Credit card offers lifetime relationship

by Melanie Evans

They swarmed toward the student union. Uniformly clad in black from the aerodynamic sunglasses that covered their eyes to their silver-studded boots, representatives from the DiscoverDebt credit card arrived on campus Friday to introduce University students to their annual spring financing kick-off.
Descending like locusts, more than 100 public relations reps masterfully charged through Coffman’s commuter lounge, outnumbering the sleeping and studying students 2 to 1.
Leaking the pens, shirts and candy bars for their new promotion, the representatives fanned out across the first floor of the Union under the watchful eye of DiscoverDebt’s Director.
With a flourish of black and red, the representatives positioned their tables and T-shirts in front of exits and entrances. Holding their clipboards and pens in hand, teams squared off with eager students.
His back to the bank of windows facing East across Northrop Mall, The Director surveyed his legions as they raised the company banner in the farthest corners of the Union.
“We’re looking to cultivate a life-long bond with our customers,” The Director said. University campuses offer the opportunity for students to test their independence and for credit cards to cultivate these relationships, he said.
The spring kick-off marks the card’s annual promotion: a one-time dip in their annual percentage rate from 35 percent to 25 percent. By signing on to the DebtPlus option, a student could sign over his or her soul for a $250 credit line and a DiscoverDebt pen.
“I’ve never owned a credit card,” said College of Liberal Arts freshman, Cash N. Carry. Approaching a representative, Carry inquired if she could qualify.

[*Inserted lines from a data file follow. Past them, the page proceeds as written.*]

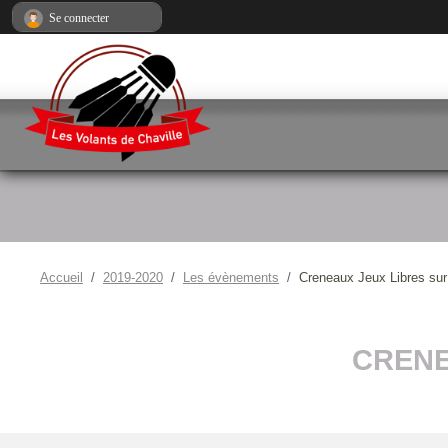
Panneau de gestion des cookies
Se connecter
Accueil
2019-2020
Les évènements
Creneaux Jeux Libres sur
CRENE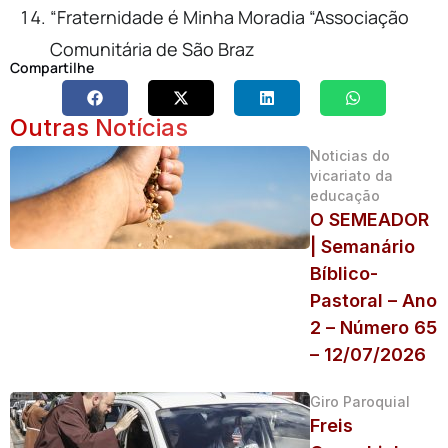
“Fraternidade é Minha Moradia “Associação
Comunitária de São Braz
Compartilhe
Outras Notícias
Noticias do
vicariato da
educação
O SEMEADOR
| Semanário
Bíblico-
Pastoral – Ano
2 – Número 65
– 12/07/2026
Giro Paroquial
Freis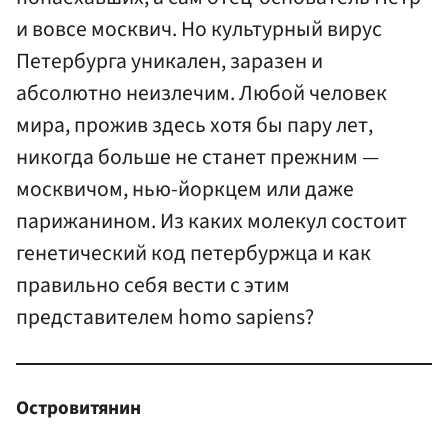
и вовсе москвич. Но культурный вирус
Петербурга уникален, заразен и
абсолютно неизлечим. Любой человек
мира, прожив здесь хотя бы пару лет,
никогда больше не станет прежним —
москвичом, нью-йоркцем или даже
парижанином. Из каких молекул состоит
генетический код петербуржца и как
правильно себя вести с этим
представителем homo sapiens?
Островитянин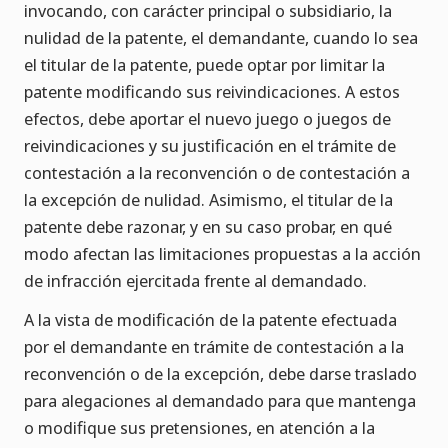
invocando, con carácter principal o subsidiario, la
nulidad de la patente, el demandante, cuando lo sea
el titular de la patente, puede optar por limitar la
patente modificando sus reivindicaciones. A estos
efectos, debe aportar el nuevo juego o juegos de
reivindicaciones y su justificación en el trámite de
contestación a la reconvención o de contestación a
la excepción de nulidad. Asimismo, el titular de la
patente debe razonar, y en su caso probar, en qué
modo afectan las limitaciones propuestas a la acción
de infracción ejercitada frente al demandado.
A la vista de modificación de la patente efectuada
por el demandante en trámite de contestación a la
reconvención o de la excepción, debe darse traslado
para alegaciones al demandado para que mantenga
o modifique sus pretensiones, en atención a la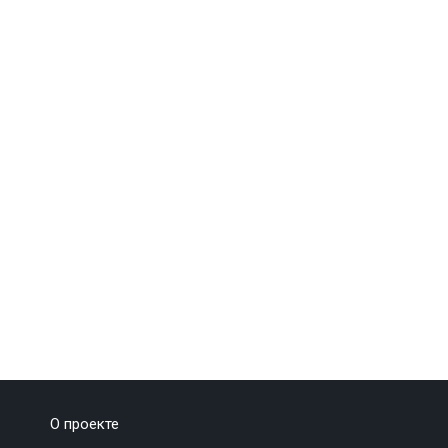
О проекте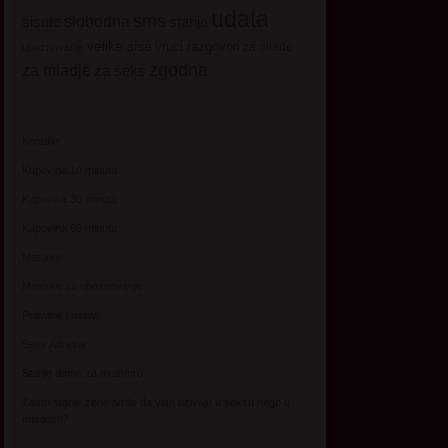
udata
sms
sisate
slobodna
starija
velike sise
vruci razgovori
za mlade
upoznavanje
zgodna
za mladje
za seks
Kontakt
Kupovina 10 minuta
Kupovina 30 minuta
Kupovina 60 minuta
Matorke
Matorke za upoznavanje
Pravilnik i uslovi
Sexy Adresar
Starije dame za avanturu
Zasto starije zene tvrde da vise uzivaju u seksu nego u
mladosti?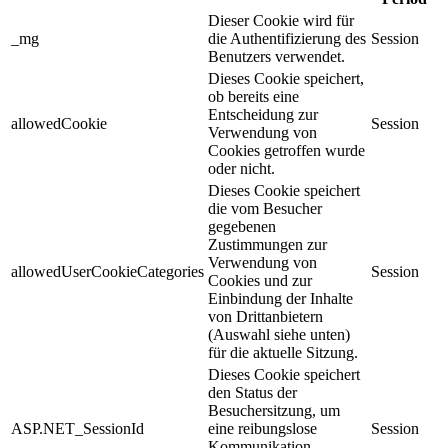
Dieser Cookie wird für
_mg
die Authentifizierung des
Session
Benutzers verwendet.
Dieses Cookie speichert,
ob bereits eine
Entscheidung zur
allowedCookie
Session
Verwendung von
Cookies getroffen wurde
oder nicht.
Dieses Cookie speichert
die vom Besucher
gegebenen
Zustimmungen zur
Verwendung von
allowedUserCookieCategories
Session
Cookies und zur
Einbindung der Inhalte
von Drittanbietern
(Auswahl siehe unten)
für die aktuelle Sitzung.
Dieses Cookie speichert
den Status der
Besuchersitzung, um
ASP.NET_SessionId
eine reibungslose
Session
Kommunikation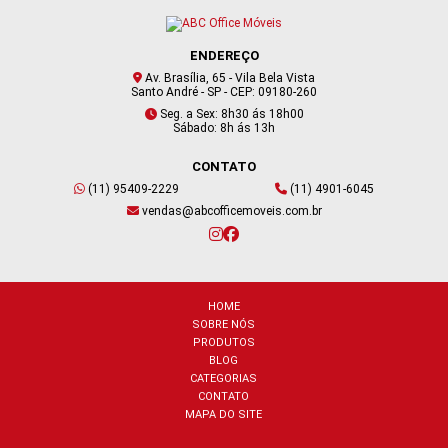
ENDEREÇO
Av. Brasília, 65 - Vila Bela Vista
Santo André - SP - CEP: 09180-260
Seg. a Sex: 8h30 ás 18h00
Sábado: 8h ás 13h
CONTATO
(11) 95409-2229
(11) 4901-6045
vendas@abcofficemoveis.com.br
HOME
SOBRE NÓS
PRODUTOS
BLOG
CATEGORIAS
CONTATO
MAPA DO SITE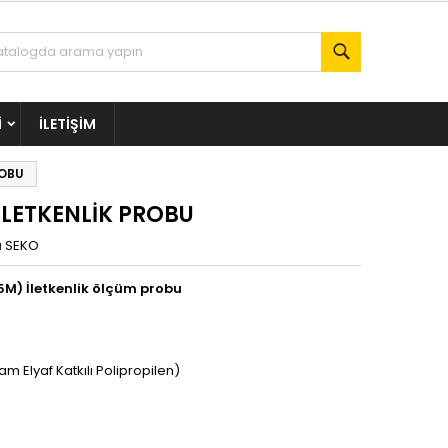
Ara
I
İLETIŞIM
ROBU
LETKENLİK PROBU
a
SEKO
) İletkenlik ölçüm probu
 Elyaf Katkılı Polipropilen)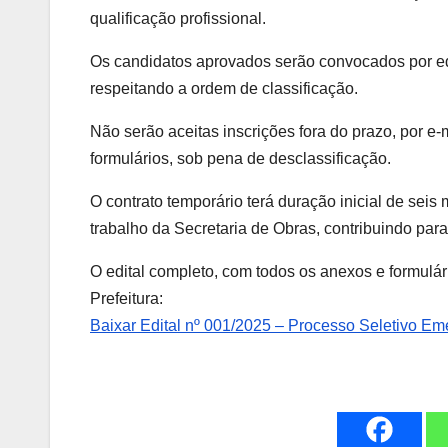
qualificação profissional.
Os candidatos aprovados serão convocados por edita
respeitando a ordem de classificação.
Não serão aceitas inscrições fora do prazo, por e
formulários, sob pena de desclassificação.
O contrato temporário terá duração inicial de sei
trabalho da Secretaria de Obras, contribuindo par
O edital completo, com todos os anexos e formulári
Prefeitura:
Baixar Edital nº 001/2025 – Processo Seletivo Em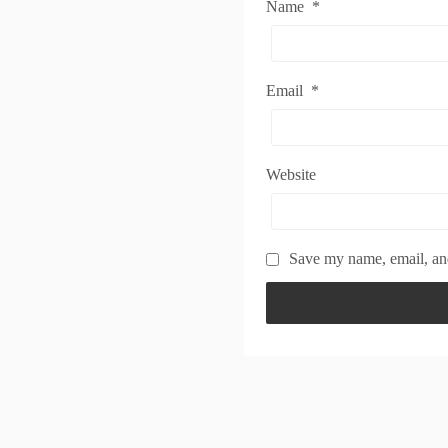
Name
*
Email
*
Website
Save my name, email, and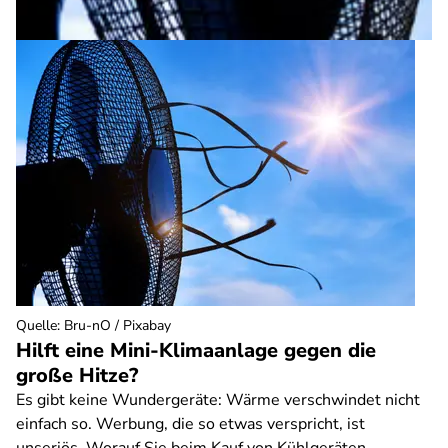
Quelle
:
Bru-nO / Pixabay
Hilft eine Mini-Klimaanlage gegen die
große Hitze?
Es gibt keine Wundergeräte: Wärme verschwindet nicht
einfach so. Werbung, die so etwas verspricht, ist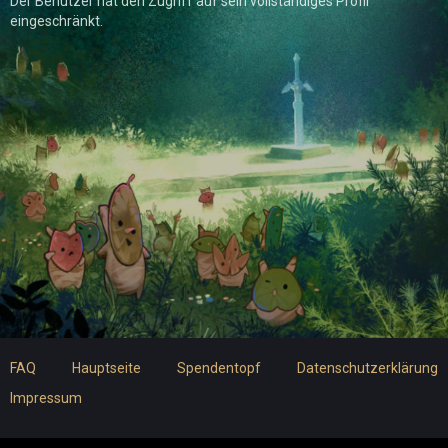
Der Benutzer hat den Zugriff auf sein vollständiges Profil
eingeschränkt.
FAQ
Hauptseite
Spendentopf
Datenschutzerklärung
Impressum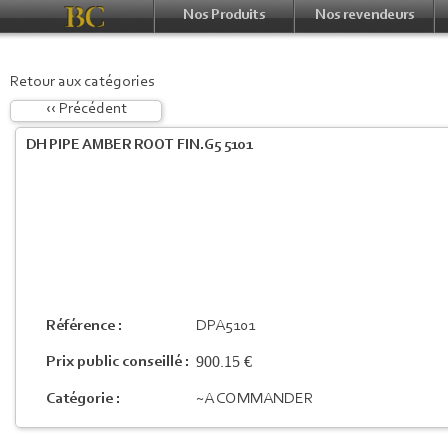
Nos Produits
Nos revendeurs
Retour aux catégories
‹‹ Précédent
DH PIPE AMBER ROOT FIN.G5 5101
Référence :
DPA5101
900.15 €
Prix public conseillé :
Catégorie :
~A COMMANDER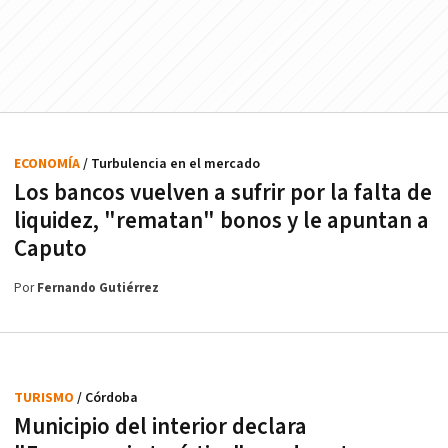
ECONOMÍA
/ Turbulencia en el mercado
Los bancos vuelven a sufrir por la falta de
liquidez, "rematan" bonos y le apuntan a
Caputo
Por
Fernando Gutiérrez
TURISMO
/ Córdoba
Municipio del interior declara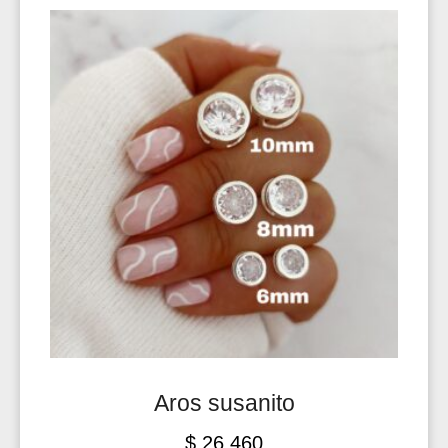
Aros susanito
$
26.460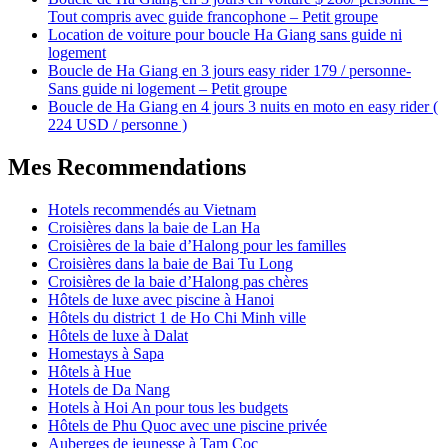
Tout compris avec guide francophone – Petit groupe
Location de voiture pour boucle Ha Giang sans guide ni
logement
Boucle de Ha Giang en 3 jours easy rider 179 / personne-
Sans guide ni logement – Petit groupe
Boucle de Ha Giang en 4 jours 3 nuits en moto en easy rider (
224 USD / personne )
Mes Recommendations
Hotels recommendés au Vietnam
Croisières dans la baie de Lan Ha
Croisières de la baie d’Halong pour les familles
Croisières dans la baie de Bai Tu Long
Croisières de la baie d’Halong pas chères
Hôtels de luxe avec piscine à Hanoi
Hôtels du district 1 de Ho Chi Minh ville
Hôtels de luxe à Dalat
Homestays à Sapa
Hôtels à Hue
Hotels de Da Nang
Hotels à Hoi An pour tous les budgets
Hôtels de Phu Quoc avec une piscine privée
Auberges de jeunesse à Tam Coc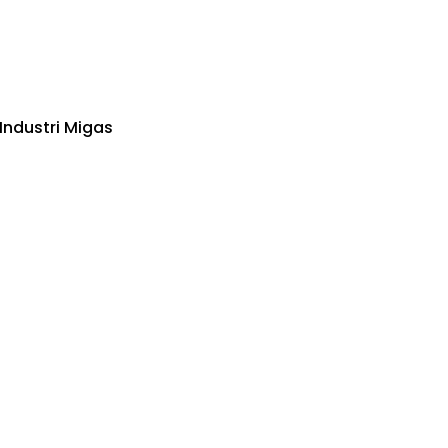
Industri Migas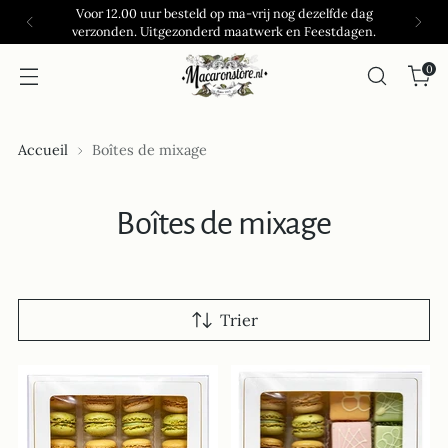
Voor 12.00 uur besteld op ma-vrij nog dezelfde dag
verzonden. Uitgezonderd maatwerk en Feestdagen.
0
Accueil
Boîtes de mixage
Boîtes de mixage
Trier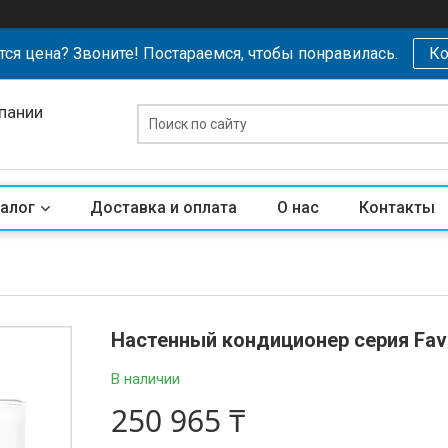
тся цена? Звоните! Постараемся, чтобы понравилась.
Ко
пании
алог
Доставка и оплата
О нас
Контакты
Настенный кондиционер серия Fav
В наличии
250 965 ₸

“How does it work?” Carry asked a representative, highly interested.
“Do you have a pulse and a co-signer?” The PR officer chirped. “Wonderful. Then sign here.”
The process is a simple one, she explained to Carry as the freshman hastily bypassed the conditions and terms of the agreement written in Greek at the bottom of the page.
A student signs on to DiscoverDebt and is automatically entered in the corporate database. Name, age, address, social security number, height, weight, bank account and immediate family members are recorded for tracking and legal purposes.
“I’m forever indebted to DiscoverDebt for all their assistance,” Carry said, breathlessly listing the numerous places on campus she could now afford thanks to her card.
“The sky’s the limit,” she exclaimed. Pizza shops, vending machines, laundromats, copiers, parking meters. They all take her card.
Though Carry didn’t have a job, she still qualified for the DiscoverDebt’s Money in the Bank Program.
“DiscoverDebt values all its customers, year in and year out,” The Director said. “Nothing beats the convenience of a DiscoverDebt card when you are in a bind,” he assured several anxious students.
Every store on campus accepts a DiscoverDebt card, he added.
There were few shops unwilling to purchase and accommodate the company’s $300 reader — a small scanner that authorizes purchases and records, tracks and analyzes demographic and geographic data.
“They found it uncomfortable to practice business in the University area,” he sighed, shrugging his shoulders and shaking his head.
DiscoverDebt’s recent acquisitions make life far more pleasant for the lending giant. By installing readers in dorms and class buildings, DiscoverDebt hopes to track the spending habits of the University to better serve its customers, The Director said.